Avi_Weinstein22 February 2009 08:45:11PM0 points [-]

So, Eliezer, Because some ill equipped teacher refused to answer a good question you broke with a time honored tradition that is singularly responsible for the intellectual achievements of the Jewish people? Somehow, we're supposed to see this as rational?

Ruth22 February 2009 09:50:57PM0 points [-]

This is quite a brilliant and extremely interesting analysis. Thank you!

Robin_Hanson223 February 2009 12:05:17AM0 points [-]

I'm not quite sure what you mean by "mere" signaling. If visible feature F did not correlate with hard to observe character C, then F could not signal C. Of course the correlation isn't perfect, but why doesn't it make sense to choose F if you want people to believe you have C? Are you saying you didn't really care what people thought of your maturity?

Eliezer_Yudkowsky23 February 2009 12:27:34AM0 points [-]

Robin, I think I've made a pretty good case (by word and deed) that I don't care much about variance in my perceived maturity so long as it stays within certain upper and lower bounds, below Infallible Guru and above 12-Year-Old On 4chan. This reflects a certain increase in maturity on my part; I used to care less.

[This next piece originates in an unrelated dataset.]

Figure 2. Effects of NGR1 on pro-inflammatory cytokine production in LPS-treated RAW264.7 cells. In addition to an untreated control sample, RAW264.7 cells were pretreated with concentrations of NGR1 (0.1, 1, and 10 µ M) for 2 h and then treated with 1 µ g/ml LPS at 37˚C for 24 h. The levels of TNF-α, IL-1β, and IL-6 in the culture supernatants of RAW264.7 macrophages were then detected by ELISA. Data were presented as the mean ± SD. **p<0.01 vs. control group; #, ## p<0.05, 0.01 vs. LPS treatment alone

I'd think that signals can easily come completely unbound from what they're supposed to signal. All this requires is that public image either lag the reality, or that public image be not completely based on reality, or that people are mistaken about what most other people think. Is "signal" by convention used only to indicate cases where someone is manipulating an indicator that retains actual current correlation even after the manipulability is taken into account? If so I'll need another term to indicate what people do when they display a characteristic X that they believe others will associate to Y. I understand that there are cases where you can solve for signaling equilibria assuming full information, but I did not realize this was part of the definition of "signaling" as such.

Robin_Hanson223 February 2009 01:29:47AM0 points [-]

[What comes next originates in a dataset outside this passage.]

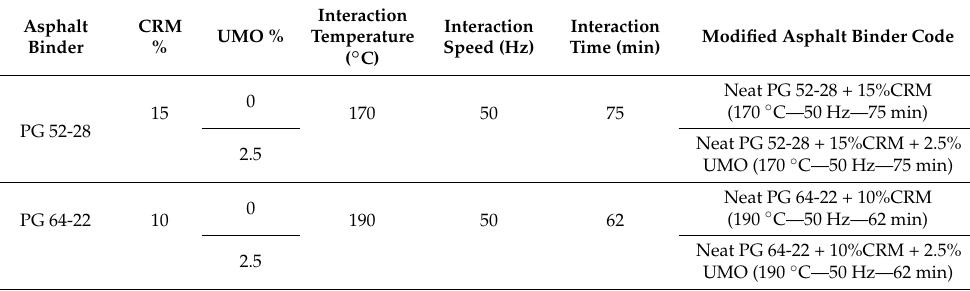
Table 4. Interaction conditions for the modified asphalt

Eliezer, in most signaling theories that economists construct the observers of signals are roughly making reasonable inferences from the signals they observe. If someone proposed to us that people take feature F as signaling C, but in fact there is no relation between F and C, we would want some explanation for this incredible mistake, or at least strong evidence that such a mistake was being consistently made.